If you’ve been hoping for a native Xbox handheld, this news won’t please you. While previous reports suggested that a native Xbox handheld was in the works but it seems now Microsoft has put that project on hold.

According to a new report from Windows Central, Microsoft was working on its own Xbox-branded handheld device. It was supposed to be native—designed in-house and aimed to rival the Steam Deck and other Windows-powered gaming portables.

Design-wise, it would’ve carried the Xbox designs, with rumors hinting at a release sometime in 2025. But Microsoft appears to have changed the course. As Microsoft holds its internal Xbox handheld project, it has turned its attention elsewhere.

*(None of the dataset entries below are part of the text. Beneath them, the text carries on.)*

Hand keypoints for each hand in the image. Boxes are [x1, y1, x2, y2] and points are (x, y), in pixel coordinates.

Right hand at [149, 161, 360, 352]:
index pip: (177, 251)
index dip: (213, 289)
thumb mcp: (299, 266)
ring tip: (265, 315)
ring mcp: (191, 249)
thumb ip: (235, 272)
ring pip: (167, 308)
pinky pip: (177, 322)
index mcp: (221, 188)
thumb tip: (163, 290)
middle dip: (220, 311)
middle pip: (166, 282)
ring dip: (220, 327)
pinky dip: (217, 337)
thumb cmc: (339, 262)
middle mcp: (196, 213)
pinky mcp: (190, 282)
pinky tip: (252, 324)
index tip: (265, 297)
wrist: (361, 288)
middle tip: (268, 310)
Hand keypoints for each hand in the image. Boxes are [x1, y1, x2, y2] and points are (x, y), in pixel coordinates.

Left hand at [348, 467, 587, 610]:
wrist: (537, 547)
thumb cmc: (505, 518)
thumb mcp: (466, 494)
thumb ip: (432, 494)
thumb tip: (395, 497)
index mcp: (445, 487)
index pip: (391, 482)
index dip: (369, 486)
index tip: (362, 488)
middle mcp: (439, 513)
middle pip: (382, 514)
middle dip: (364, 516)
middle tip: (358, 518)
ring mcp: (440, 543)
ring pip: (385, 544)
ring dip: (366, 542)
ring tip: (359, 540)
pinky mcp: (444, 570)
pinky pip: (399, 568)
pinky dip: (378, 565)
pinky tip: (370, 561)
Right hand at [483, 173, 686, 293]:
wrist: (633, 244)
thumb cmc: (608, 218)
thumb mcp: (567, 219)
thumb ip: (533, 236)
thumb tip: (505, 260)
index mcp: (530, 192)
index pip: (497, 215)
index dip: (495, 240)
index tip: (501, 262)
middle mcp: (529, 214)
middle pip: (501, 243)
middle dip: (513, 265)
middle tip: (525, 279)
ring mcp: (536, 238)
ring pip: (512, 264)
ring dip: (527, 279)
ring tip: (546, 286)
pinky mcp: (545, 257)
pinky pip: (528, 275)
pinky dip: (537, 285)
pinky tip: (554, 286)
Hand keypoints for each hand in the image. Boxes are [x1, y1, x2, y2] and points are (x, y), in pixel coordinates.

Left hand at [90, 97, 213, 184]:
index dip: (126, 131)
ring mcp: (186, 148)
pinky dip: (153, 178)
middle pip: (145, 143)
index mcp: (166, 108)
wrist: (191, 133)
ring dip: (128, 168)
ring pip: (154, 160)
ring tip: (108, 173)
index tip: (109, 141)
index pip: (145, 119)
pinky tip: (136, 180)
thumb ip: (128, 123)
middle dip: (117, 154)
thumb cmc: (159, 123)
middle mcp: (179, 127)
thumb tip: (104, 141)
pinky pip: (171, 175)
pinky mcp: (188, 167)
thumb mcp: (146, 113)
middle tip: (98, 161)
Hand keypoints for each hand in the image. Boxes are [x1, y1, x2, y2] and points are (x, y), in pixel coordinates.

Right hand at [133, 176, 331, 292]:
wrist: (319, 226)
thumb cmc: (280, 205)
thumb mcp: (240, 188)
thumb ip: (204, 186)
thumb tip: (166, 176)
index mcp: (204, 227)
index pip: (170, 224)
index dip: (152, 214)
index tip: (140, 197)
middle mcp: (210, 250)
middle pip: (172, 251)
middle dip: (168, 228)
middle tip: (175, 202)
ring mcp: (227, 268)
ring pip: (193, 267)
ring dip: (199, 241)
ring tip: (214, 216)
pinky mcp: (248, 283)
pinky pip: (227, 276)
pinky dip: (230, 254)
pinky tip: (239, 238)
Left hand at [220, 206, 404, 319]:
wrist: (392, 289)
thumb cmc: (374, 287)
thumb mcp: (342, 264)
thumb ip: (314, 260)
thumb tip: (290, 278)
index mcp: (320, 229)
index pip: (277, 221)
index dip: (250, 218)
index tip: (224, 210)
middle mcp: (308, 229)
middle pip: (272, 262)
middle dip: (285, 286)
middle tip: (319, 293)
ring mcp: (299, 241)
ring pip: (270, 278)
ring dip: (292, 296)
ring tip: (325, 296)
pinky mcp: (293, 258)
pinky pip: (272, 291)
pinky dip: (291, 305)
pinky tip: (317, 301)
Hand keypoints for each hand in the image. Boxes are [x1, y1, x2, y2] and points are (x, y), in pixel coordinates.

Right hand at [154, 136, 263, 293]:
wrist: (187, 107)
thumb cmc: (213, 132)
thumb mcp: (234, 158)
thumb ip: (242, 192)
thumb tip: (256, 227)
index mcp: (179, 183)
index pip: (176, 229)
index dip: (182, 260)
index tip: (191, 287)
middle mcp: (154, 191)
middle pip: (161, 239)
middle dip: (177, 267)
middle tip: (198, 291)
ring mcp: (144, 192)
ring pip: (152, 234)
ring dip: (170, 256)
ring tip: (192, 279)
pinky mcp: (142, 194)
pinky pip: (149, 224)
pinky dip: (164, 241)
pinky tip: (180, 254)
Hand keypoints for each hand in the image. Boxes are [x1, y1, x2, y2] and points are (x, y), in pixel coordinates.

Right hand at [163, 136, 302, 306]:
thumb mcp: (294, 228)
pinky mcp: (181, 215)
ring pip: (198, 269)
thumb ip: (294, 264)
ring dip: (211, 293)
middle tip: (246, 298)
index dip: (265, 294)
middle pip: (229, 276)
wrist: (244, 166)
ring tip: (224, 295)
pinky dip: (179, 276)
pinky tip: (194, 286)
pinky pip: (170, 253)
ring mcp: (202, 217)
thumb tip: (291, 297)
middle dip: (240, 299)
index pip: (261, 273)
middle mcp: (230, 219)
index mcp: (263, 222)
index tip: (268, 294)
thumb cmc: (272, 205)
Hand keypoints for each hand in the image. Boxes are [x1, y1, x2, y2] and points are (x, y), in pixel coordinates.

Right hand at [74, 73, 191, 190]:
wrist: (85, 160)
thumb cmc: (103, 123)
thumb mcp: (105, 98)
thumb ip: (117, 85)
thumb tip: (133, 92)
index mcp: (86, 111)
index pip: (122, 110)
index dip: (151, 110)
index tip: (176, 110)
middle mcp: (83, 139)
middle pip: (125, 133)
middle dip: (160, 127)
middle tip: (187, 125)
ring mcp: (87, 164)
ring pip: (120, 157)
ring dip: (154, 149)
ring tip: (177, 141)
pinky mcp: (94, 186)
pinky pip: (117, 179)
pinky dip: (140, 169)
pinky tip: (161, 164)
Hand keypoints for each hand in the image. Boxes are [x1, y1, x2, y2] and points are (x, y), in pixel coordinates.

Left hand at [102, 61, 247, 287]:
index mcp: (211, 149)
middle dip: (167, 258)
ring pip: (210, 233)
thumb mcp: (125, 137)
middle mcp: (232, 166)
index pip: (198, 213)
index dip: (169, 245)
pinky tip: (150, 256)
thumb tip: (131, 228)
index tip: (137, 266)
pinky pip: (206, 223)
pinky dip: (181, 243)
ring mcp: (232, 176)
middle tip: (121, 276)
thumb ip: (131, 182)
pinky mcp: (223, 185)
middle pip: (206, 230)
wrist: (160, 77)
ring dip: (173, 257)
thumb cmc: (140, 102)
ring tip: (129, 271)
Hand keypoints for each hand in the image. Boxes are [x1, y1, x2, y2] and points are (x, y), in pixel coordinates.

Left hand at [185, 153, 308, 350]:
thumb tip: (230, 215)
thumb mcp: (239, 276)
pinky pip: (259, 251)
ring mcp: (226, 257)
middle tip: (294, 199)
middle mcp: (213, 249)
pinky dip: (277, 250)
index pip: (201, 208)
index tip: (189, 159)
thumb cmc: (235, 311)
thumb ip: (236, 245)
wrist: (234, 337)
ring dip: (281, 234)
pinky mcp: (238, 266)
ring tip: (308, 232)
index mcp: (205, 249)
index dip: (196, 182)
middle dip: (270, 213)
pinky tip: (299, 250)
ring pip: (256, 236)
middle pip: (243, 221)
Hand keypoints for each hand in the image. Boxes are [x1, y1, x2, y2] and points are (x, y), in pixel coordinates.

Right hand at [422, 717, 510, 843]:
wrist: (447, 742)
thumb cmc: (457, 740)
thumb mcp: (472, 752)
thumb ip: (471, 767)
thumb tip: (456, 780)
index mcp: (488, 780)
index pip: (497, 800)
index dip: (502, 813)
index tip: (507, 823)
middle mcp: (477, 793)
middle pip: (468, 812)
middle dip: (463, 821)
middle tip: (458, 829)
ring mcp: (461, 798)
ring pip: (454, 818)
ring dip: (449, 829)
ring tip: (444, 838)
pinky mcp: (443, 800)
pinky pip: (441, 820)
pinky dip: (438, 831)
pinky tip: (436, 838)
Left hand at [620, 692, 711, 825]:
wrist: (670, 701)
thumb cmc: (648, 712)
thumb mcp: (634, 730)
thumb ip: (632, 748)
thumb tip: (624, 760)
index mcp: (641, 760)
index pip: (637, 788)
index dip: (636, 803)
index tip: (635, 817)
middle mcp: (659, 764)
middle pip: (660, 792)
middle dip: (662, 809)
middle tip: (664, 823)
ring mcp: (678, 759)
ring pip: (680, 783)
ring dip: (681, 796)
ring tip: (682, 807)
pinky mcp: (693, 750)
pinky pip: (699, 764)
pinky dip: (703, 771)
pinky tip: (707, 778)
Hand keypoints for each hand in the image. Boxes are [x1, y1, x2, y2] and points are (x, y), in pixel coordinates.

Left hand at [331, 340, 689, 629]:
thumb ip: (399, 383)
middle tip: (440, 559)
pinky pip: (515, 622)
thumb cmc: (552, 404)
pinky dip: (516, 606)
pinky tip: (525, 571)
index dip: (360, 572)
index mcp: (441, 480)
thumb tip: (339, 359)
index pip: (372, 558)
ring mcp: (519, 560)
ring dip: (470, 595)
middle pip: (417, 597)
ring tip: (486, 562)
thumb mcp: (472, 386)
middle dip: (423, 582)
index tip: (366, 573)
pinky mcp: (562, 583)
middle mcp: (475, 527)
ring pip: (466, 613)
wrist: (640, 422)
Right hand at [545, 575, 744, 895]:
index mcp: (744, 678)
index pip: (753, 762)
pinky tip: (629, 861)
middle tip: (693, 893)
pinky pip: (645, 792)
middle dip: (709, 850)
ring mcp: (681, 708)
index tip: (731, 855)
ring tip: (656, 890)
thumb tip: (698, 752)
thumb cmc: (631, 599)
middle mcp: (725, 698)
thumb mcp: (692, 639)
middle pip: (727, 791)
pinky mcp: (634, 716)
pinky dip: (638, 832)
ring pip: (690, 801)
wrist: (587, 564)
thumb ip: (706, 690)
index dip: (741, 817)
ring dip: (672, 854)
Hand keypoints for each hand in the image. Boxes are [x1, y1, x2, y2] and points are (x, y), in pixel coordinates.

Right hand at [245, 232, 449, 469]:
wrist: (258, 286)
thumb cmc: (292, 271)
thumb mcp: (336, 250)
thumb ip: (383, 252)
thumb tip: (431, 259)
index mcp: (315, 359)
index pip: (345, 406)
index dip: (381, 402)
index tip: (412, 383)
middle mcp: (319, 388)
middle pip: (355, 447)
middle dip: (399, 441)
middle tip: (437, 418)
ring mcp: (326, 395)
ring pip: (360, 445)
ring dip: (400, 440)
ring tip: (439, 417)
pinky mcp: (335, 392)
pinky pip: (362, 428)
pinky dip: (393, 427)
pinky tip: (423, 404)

The report claims that Microsoft is now heavily involved in ASUS’s upcoming gaming handheld, codenamed Project Kennan. This collaboration is partly strategic. SteamOS-based devices like the Steam Deck are killing it in terms of power efficiency and performance. Windows 11 handhelds? Not so much.

So instead of rushing its own hardware, Microsoft is using Project Kennan to take the Windows gaming experience on portable devices up one notch. Think smoother performance, better battery handling, and a polished Xbox app.

Project Kennan is reportedly launching later this year. The hardware is mostly locked in, but Microsoft and ASUS are still refining the software. And no, Microsoft hasn’t abandoned its Xbox handheld dream. It’s just waiting.